Expert Team at Your Disposal: Knowledge That Makes the Difference
Perhaps most importantly, cloud brokers provide organisations with access to specialised expertise that would be difficult or expensive to develop internally. This expertise encompasses technical knowledge of cloud platforms, market intelligence about provider capabilities and pricing, and methodological approaches to service selection and integration.
For many organisations, particularly those in the mid-market segment, maintaining in-house expertise across multiple cloud platforms is impractical. Cloud brokers fill this gap by offering on-demand access to specialists who continuously monitor the evolving cloud landscape and understand the nuances of different provider offerings.
This expert support extends far beyond initial selection. Cloud service brokers serve to reduce the barriers to adopting, managing, and customising services in the cloud because they fill in gaps in knowledge and skills. They are often hired to evaluate services from different vendors and provide customers with information about how to use cloud services to power digital innovation.
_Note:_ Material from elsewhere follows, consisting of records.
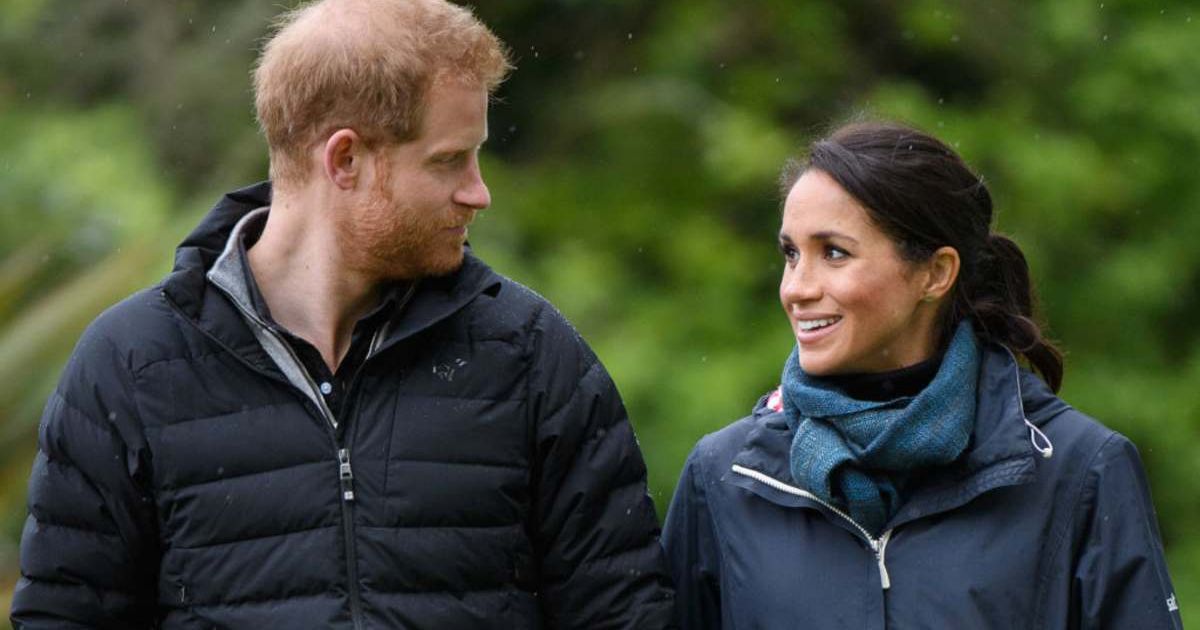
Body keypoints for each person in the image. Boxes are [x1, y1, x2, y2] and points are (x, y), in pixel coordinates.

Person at [10, 1, 675, 628]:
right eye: (449, 161)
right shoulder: (130, 365)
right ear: (345, 159)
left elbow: (624, 614)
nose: (479, 193)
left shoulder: (532, 355)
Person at [662, 121, 1183, 629]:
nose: (797, 287)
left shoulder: (1078, 471)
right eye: (791, 254)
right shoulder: (725, 479)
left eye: (834, 253)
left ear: (935, 273)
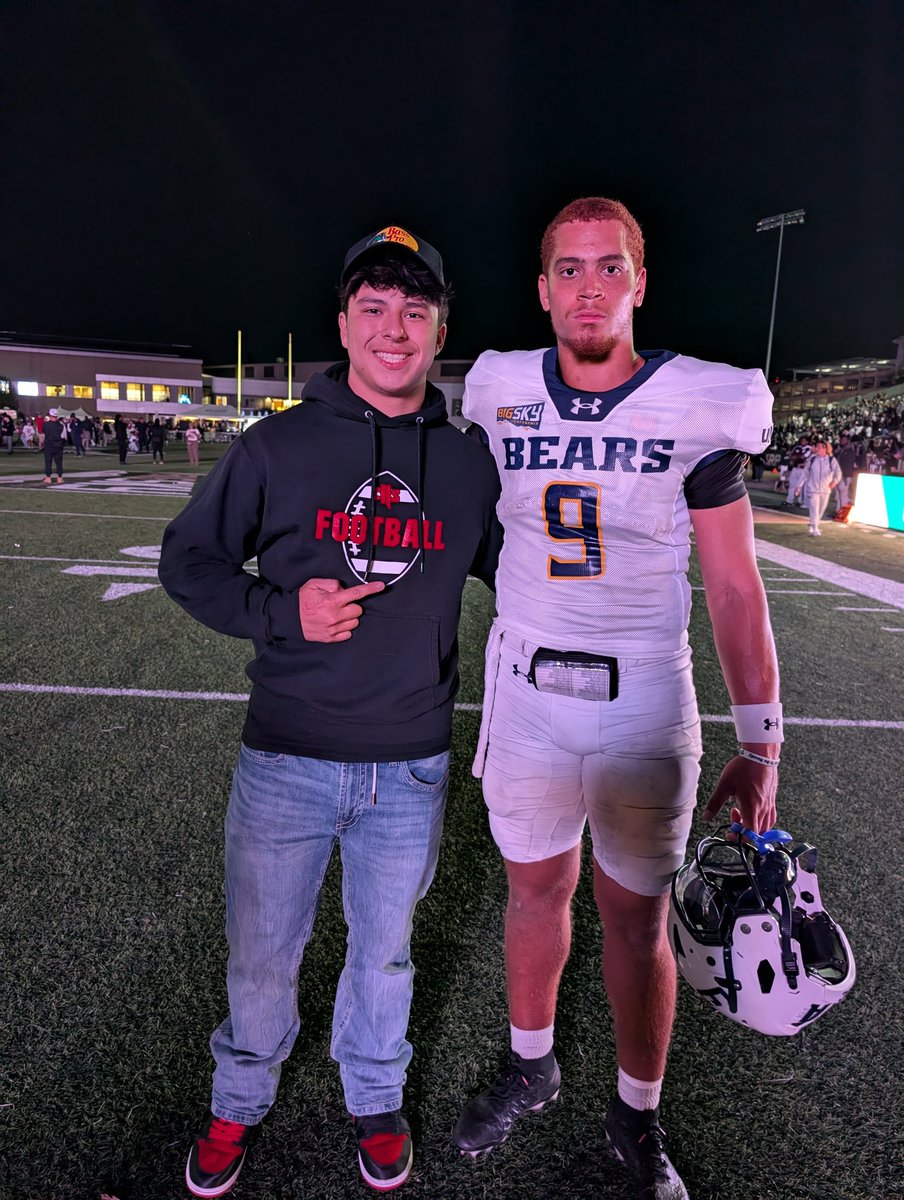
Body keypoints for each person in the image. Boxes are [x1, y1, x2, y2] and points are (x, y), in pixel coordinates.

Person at [158, 225, 502, 1198]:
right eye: (374, 307)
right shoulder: (276, 446)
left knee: (383, 956)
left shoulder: (470, 464)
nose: (395, 328)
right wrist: (281, 609)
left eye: (416, 309)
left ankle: (374, 1096)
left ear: (440, 329)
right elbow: (188, 561)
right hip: (287, 760)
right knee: (263, 957)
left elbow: (526, 577)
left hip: (411, 764)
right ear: (344, 323)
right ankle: (238, 1100)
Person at [455, 197, 782, 1200]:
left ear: (639, 282)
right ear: (540, 286)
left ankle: (635, 1116)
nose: (587, 285)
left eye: (608, 266)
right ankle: (531, 1060)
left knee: (635, 921)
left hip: (643, 691)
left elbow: (731, 584)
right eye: (567, 268)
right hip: (523, 686)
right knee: (533, 891)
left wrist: (762, 739)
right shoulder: (498, 384)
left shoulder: (697, 402)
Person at [804, 439, 841, 535]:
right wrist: (798, 487)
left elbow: (838, 472)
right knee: (814, 508)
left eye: (819, 447)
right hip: (813, 489)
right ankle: (815, 527)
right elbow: (805, 474)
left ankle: (813, 524)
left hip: (825, 489)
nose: (817, 448)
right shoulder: (812, 459)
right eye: (817, 447)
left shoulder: (831, 460)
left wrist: (835, 481)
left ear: (825, 449)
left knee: (820, 510)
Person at [42, 408, 65, 483]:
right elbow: (63, 436)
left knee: (48, 461)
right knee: (59, 462)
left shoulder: (46, 424)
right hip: (58, 445)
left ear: (50, 415)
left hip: (49, 445)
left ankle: (48, 477)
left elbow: (44, 431)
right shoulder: (61, 425)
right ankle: (60, 477)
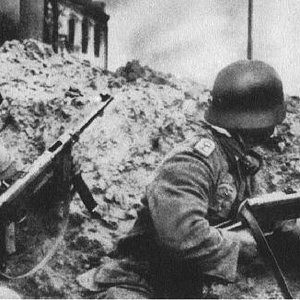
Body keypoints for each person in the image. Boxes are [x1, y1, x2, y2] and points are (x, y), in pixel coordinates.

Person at [78, 60, 297, 298]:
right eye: (269, 124)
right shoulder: (193, 162)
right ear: (253, 123)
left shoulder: (240, 163)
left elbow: (267, 221)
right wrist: (242, 244)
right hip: (139, 281)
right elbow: (182, 235)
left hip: (185, 287)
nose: (272, 132)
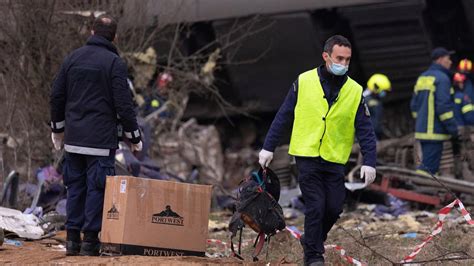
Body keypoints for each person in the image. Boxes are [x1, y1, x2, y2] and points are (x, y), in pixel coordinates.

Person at [258, 35, 376, 265]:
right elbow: (283, 115)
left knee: (334, 207)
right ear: (326, 56)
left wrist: (370, 161)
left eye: (347, 60)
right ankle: (313, 257)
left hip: (334, 158)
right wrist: (268, 147)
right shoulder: (303, 81)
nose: (343, 63)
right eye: (339, 58)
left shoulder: (354, 90)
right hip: (307, 155)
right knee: (316, 206)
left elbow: (365, 129)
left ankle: (311, 240)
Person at [50, 14, 143, 256]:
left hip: (73, 141)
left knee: (75, 188)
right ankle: (90, 243)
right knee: (96, 189)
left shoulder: (72, 58)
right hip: (100, 142)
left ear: (91, 32)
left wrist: (57, 129)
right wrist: (134, 136)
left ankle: (72, 240)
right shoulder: (114, 63)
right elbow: (124, 104)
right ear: (115, 37)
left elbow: (57, 95)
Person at [410, 47, 458, 175]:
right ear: (441, 60)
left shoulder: (422, 77)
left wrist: (421, 121)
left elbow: (414, 106)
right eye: (448, 59)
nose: (450, 62)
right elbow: (443, 109)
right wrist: (453, 129)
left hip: (422, 131)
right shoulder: (442, 79)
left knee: (428, 167)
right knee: (429, 170)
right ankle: (419, 190)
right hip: (435, 132)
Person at [363, 73, 391, 139]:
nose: (384, 93)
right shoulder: (364, 101)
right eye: (383, 91)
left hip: (376, 134)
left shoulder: (377, 99)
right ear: (376, 87)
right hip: (368, 136)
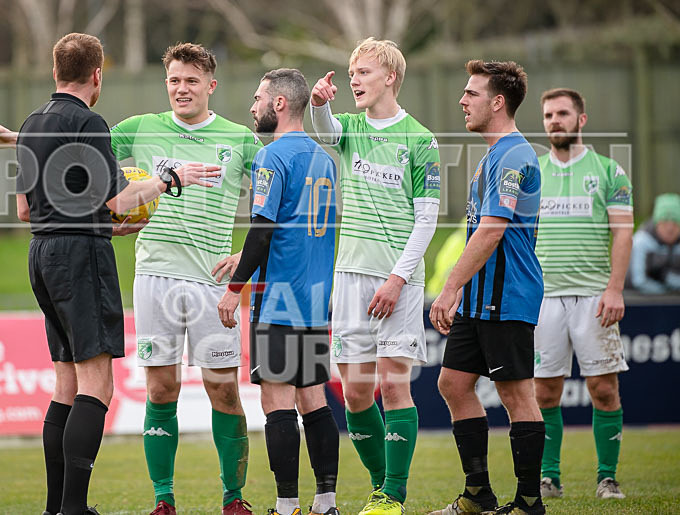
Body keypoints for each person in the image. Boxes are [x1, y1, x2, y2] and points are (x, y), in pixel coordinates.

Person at [0, 42, 258, 515]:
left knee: (222, 388)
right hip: (152, 277)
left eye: (190, 80)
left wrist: (247, 253)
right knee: (157, 389)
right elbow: (75, 147)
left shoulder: (239, 138)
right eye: (173, 80)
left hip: (209, 281)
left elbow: (276, 198)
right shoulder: (136, 128)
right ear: (99, 76)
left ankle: (233, 497)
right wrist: (167, 180)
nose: (181, 89)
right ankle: (161, 500)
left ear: (211, 84)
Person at [309, 37, 440, 515]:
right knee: (357, 392)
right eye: (351, 74)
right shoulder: (349, 128)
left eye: (363, 73)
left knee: (393, 386)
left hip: (398, 282)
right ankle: (382, 484)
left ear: (390, 78)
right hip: (350, 278)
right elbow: (324, 132)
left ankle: (393, 495)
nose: (354, 81)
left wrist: (397, 280)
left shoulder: (421, 140)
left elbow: (427, 219)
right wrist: (320, 105)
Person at [218, 68, 341, 515]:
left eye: (257, 98)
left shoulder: (271, 158)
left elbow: (264, 228)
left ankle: (286, 506)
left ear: (280, 104)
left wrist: (236, 288)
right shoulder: (324, 158)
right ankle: (326, 503)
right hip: (312, 297)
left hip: (280, 298)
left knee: (277, 401)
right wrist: (244, 259)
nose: (252, 107)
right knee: (313, 399)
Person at [428, 60, 545, 515]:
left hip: (507, 294)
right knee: (454, 384)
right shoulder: (491, 157)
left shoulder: (514, 154)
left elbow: (492, 230)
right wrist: (462, 289)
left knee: (518, 396)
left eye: (472, 93)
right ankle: (478, 495)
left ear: (498, 102)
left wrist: (449, 287)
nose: (462, 100)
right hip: (480, 299)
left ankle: (530, 502)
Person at [533, 88, 634, 501]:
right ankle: (549, 478)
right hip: (544, 298)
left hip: (595, 295)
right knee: (543, 392)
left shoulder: (610, 171)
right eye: (548, 115)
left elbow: (623, 232)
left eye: (562, 114)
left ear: (581, 119)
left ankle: (606, 477)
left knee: (603, 389)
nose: (554, 121)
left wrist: (614, 289)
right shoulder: (533, 172)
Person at [628, 193, 680, 293]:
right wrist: (667, 292)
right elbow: (639, 281)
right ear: (656, 223)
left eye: (675, 223)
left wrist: (668, 278)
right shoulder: (641, 241)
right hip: (635, 301)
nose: (670, 229)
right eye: (664, 222)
The expertise includes critical areas such as:
Security and compliance guidance: Ensuring cloud services adhere to necessary security standards and regulatory requirements
Integration support: Helping organizations seamlessly integrate multiple cloud services and avoid the complexities of provider-specific APIs
Ongoing optimisation: Continuous monitoring and recommendations to ensure optimal performance and cost efficiency
Making the Informed Decision
The question isn't whether you can go direct to cloud providers—of course you can. The question is whether you should, given the complexities of today's cloud landscape and the tangible benefits brokers provide.
Cloud brokers have emerged as essential facilitators in increasingly complex multi-cloud environments, transforming from simple intermediaries into strategic growth partners. They bridge technical complexity and business value, enabling organizations to achieve greater flexibility, improved reliability, and enhanced innovation capabilities while avoiding the pitfalls of vendor lock-in.
As multi-cloud adoption accelerates with UK adoption of multiple public clouds expected to increase from 11% to 46% within three years, the role of cloud brokers will become increasingly strategic. Organisations that establish strong broker relationships now will be well-positioned to adapt to future changes and maintain competitive advantage in increasingly digital markets.
The value proposition is clear: while you can navigate the cloud landscape alone, partnering with an experienced broker saves time, provides complete market visibility, unlocks better deals, and gives you access to expert knowledge that can make the difference between cloud success and costly mistakes.